::: ITEMS

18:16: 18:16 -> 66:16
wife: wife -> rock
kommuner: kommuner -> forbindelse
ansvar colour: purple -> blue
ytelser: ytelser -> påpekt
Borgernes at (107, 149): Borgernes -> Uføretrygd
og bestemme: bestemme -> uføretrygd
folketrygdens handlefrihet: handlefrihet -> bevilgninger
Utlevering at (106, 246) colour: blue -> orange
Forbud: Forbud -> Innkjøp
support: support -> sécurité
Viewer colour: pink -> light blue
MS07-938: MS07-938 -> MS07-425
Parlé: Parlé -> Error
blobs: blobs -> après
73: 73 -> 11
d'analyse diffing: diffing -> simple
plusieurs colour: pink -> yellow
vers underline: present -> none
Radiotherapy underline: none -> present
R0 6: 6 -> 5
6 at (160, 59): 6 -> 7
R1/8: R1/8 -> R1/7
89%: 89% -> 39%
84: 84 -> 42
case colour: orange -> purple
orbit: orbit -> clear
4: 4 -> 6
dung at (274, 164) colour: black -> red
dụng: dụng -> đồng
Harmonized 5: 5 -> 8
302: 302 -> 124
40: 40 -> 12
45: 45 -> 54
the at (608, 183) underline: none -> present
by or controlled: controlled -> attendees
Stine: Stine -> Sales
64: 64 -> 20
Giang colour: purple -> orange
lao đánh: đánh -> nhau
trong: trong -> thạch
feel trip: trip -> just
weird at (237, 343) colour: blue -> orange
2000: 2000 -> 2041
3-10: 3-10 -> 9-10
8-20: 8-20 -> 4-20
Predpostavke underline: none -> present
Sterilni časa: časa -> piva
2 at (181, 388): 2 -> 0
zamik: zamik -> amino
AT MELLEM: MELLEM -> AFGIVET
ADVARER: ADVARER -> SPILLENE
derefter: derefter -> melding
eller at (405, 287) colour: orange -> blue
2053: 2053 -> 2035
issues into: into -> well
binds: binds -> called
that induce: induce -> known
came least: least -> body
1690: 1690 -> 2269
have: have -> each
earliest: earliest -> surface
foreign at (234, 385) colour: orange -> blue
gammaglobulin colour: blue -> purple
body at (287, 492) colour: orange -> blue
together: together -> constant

::::::

WHAT YOU SHOULD DO: Swap "colour" for "color" in every one of the items above, and leave all other text as it stands.

RESULT BELOW:
18:16: 18:16 -> 66:16
wife: wife -> rock
kommuner: kommuner -> forbindelse
ansvar color: purple -> blue
ytelser: ytelser -> påpekt
Borgernes at (107, 149): Borgernes -> Uføretrygd
og bestemme: bestemme -> uføretrygd
folketrygdens handlefrihet: handlefrihet -> bevilgninger
Utlevering at (106, 246) color: blue -> orange
Forbud: Forbud -> Innkjøp
support: support -> sécurité
Viewer color: pink -> light blue
MS07-938: MS07-938 -> MS07-425
Parlé: Parlé -> Error
blobs: blobs -> après
73: 73 -> 11
d'analyse diffing: diffing -> simple
plusieurs color: pink -> yellow
vers underline: present -> none
Radiotherapy underline: none -> present
R0 6: 6 -> 5
6 at (160, 59): 6 -> 7
R1/8: R1/8 -> R1/7
89%: 89% -> 39%
84: 84 -> 42
case color: orange -> purple
orbit: orbit -> clear
4: 4 -> 6
dung at (274, 164) color: black -> red
dụng: dụng -> đồng
Harmonized 5: 5 -> 8
302: 302 -> 124
40: 40 -> 12
45: 45 -> 54
the at (608, 183) underline: none -> present
by or controlled: controlled -> attendees
Stine: Stine -> Sales
64: 64 -> 20
Giang color: purple -> orange
lao đánh: đánh -> nhau
trong: trong -> thạch
feel trip: trip -> just
weird at (237, 343) color: blue -> orange
2000: 2000 -> 2041
3-10: 3-10 -> 9-10
8-20: 8-20 -> 4-20
Predpostavke underline: none -> present
Sterilni časa: časa -> piva
2 at (181, 388): 2 -> 0
zamik: zamik -> amino
AT MELLEM: MELLEM -> AFGIVET
ADVARER: ADVARER -> SPILLENE
derefter: derefter -> melding
eller at (405, 287) color: orange -> blue
2053: 2053 -> 2035
issues into: into -> well
binds: binds -> called
that induce: induce -> known
came least: least -> body
1690: 1690 -> 2269
have: have -> each
earliest: earliest -> surface
foreign at (234, 385) color: orange -> blue
gammaglobulin color: blue -> purple
body at (287, 492) color: orange -> blue
together: together -> constant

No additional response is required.